Steps to safeguard the health of the many Black and Minority Ethnic staff in the NHS are central to a “Blueprint for return” drawn up by 17 NHS unions last month, setting out an agreed joint series of demands to ensure a safe and secure return to more normal working in the NHS.

The focus is on safety of staff and patients, and ensuring that the NHS is properly resourced to meet the current and future demands placed on it. The Blueprint lists nine demands as the basis for negotiations with every NHS trust and employer.

  • Staff to be protected with sufficient suitable PPE.
  • Proper risk assessments to be carried out for all staff – (this requires a significant change in most trusts from the latest figures last week showing only a minority of BAME staff have been risk assessed).

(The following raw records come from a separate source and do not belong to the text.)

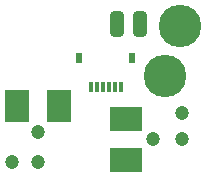
<source format=gts>
G04*
G04 #@! TF.GenerationSoftware,Altium Limited,Altium Designer,23.10.1 (27)*
G04*
G04 Layer_Color=8388736*
%FSLAX25Y25*%
%MOIN*%
G70*
G04*
G04 #@! TF.SameCoordinates,51DF8756-C7FE-4A26-B6EC-ED2339CC954E*
G04*
G04*
G04 #@! TF.FilePolarity,Negative*
G04*
G01*
G75*
%ADD17R,0.07887X0.10642*%
G04:AMPARAMS|DCode=18|XSize=47.37mil|YSize=86.74mil|CornerRadius=13.84mil|HoleSize=0mil|Usage=FLASHONLY|Rotation=0.000|XOffset=0mil|YOffset=0mil|HoleType=Round|Shape=RoundedRectangle|*
%AMROUNDEDRECTD18*
21,1,0.04737,0.05906,0,0,0.0*
21,1,0.01968,0.08674,0,0,0.0*
1,1,0.02769,0.00984,-0.02953*
1,1,0.02769,-0.00984,-0.02953*
1,1,0.02769,-0.00984,0.02953*
1,1,0.02769,0.00984,0.02953*
%
%ADD18ROUNDEDRECTD18*%
%ADD19R,0.02126X0.03701*%
%ADD20R,0.01732X0.03701*%
%ADD21R,0.10642X0.07887*%
%ADD22C,0.04737*%
%ADD23C,0.14173*%
D17*
X-224606Y34055D02*
D03*
X-210827D02*
D03*
D18*
X-191339Y61417D02*
D03*
X-183858D02*
D03*
D19*
X-186221Y50000D02*
D03*
X-203937D02*
D03*
D20*
X-198031Y40157D02*
D03*
X-196063D02*
D03*
X-194095D02*
D03*
X-200000D02*
D03*
X-192126D02*
D03*
X-190157D02*
D03*
D21*
X-188386Y29724D02*
D03*
X-188386Y15945D02*
D03*
D22*
X-226378Y15354D02*
D03*
X-217717D02*
D03*
Y25197D02*
D03*
X-179528Y22835D02*
D03*
X-169685Y22835D02*
D03*
Y31496D02*
D03*
D23*
X-175394Y44094D02*
D03*
X-170374Y60728D02*
D03*
M02*

</source>
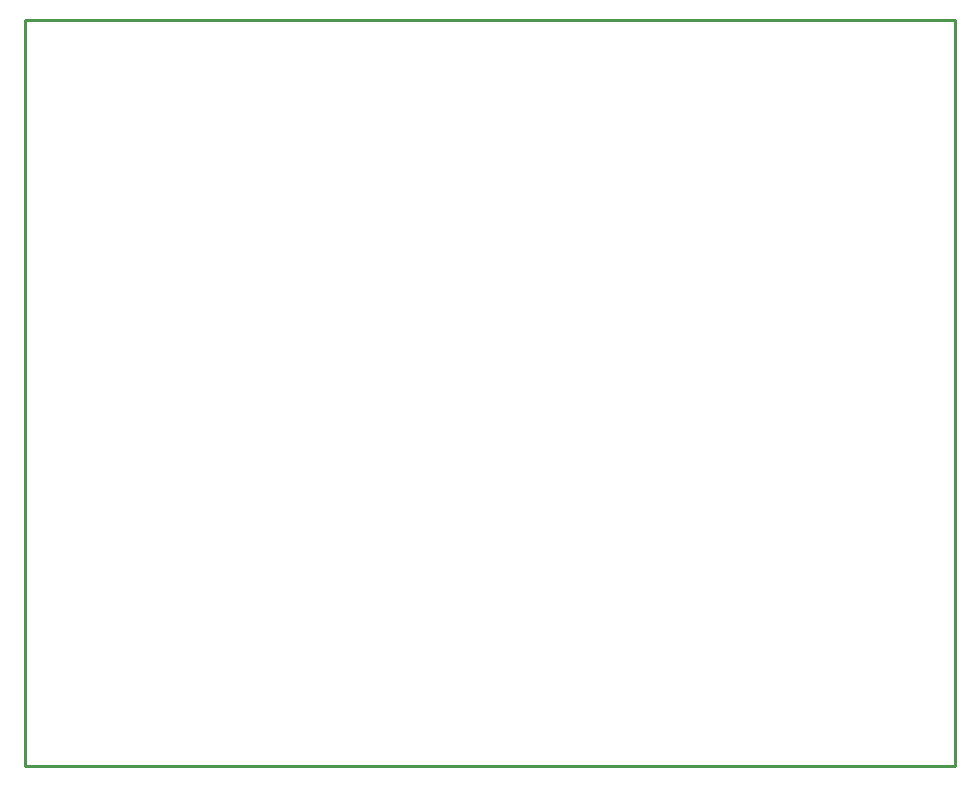
<source format=gbr>
G04 EAGLE Gerber RS-274X export*
G75*
%MOMM*%
%FSLAX34Y34*%
%LPD*%
%IN*%
%IPPOS*%
%AMOC8*
5,1,8,0,0,1.08239X$1,22.5*%
G01*
%ADD10C,0.254000*%


D10*
X-50800Y-63500D02*
X736400Y-63500D01*
X736400Y568200D01*
X-50800Y568200D01*
X-50800Y-63500D01*
M02*

</source>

The assessments must have access to all information on every risk factor, including ethnicity, and proper training for the managers who will conduct them.
  • Unlimited access to testing and rapid results for both staff and patients/clients, so that resumed services can stay virus free for staff and patients.
  • Extension of the current Covid-19 pay arrangements so that staff get paid properly for all the hours they work
  • Employers to make sure that staff get a proper work/life balance (by recording and controlling excess hours, reviewing long and rotating shifts, enforcing working time regulations and encouraging staff to take rest breaks and annual leave).
  • “Rapid establishment of safe staffing levels” (making use of additional capacity from the Bring Back Staff initiative).
  • Staff to be informed about the support available to those most affected by the impact of the virus and encouraged to ask for help if they need it.
  • Employers to facilitate and support access to childcare,
  • A clear statement of intent that the contribution of all NHS staff in dealing with this pandemic will be reflected in future conversations about pay.

BAME staff

With heightened concern about the disproportionate impact of Covid-19 on BAME staff, Unison has also set out what it would like to see in each workplace to minimise the risk, and several of these proposals overlap with the Blueprint.

They include:

  • A review of any staff networks available to Black staff in the organisation – including those working for contractors, banks and agencies – and what could be done to support and strengthen what is available.
  • Confirmation that staff not specifically invited to have an assessment can get one on request.
  • Urgent review of how staff with underlying health conditions can be deployed safely
  • Where staff are temporarily redeployed or reassigned, assurances should be given that they will suffer no detriment in terms of earnings, status or other terms and conditions.
  • Review of channels available for Black staff to raise concerns and how UNISON can support and facilitate this.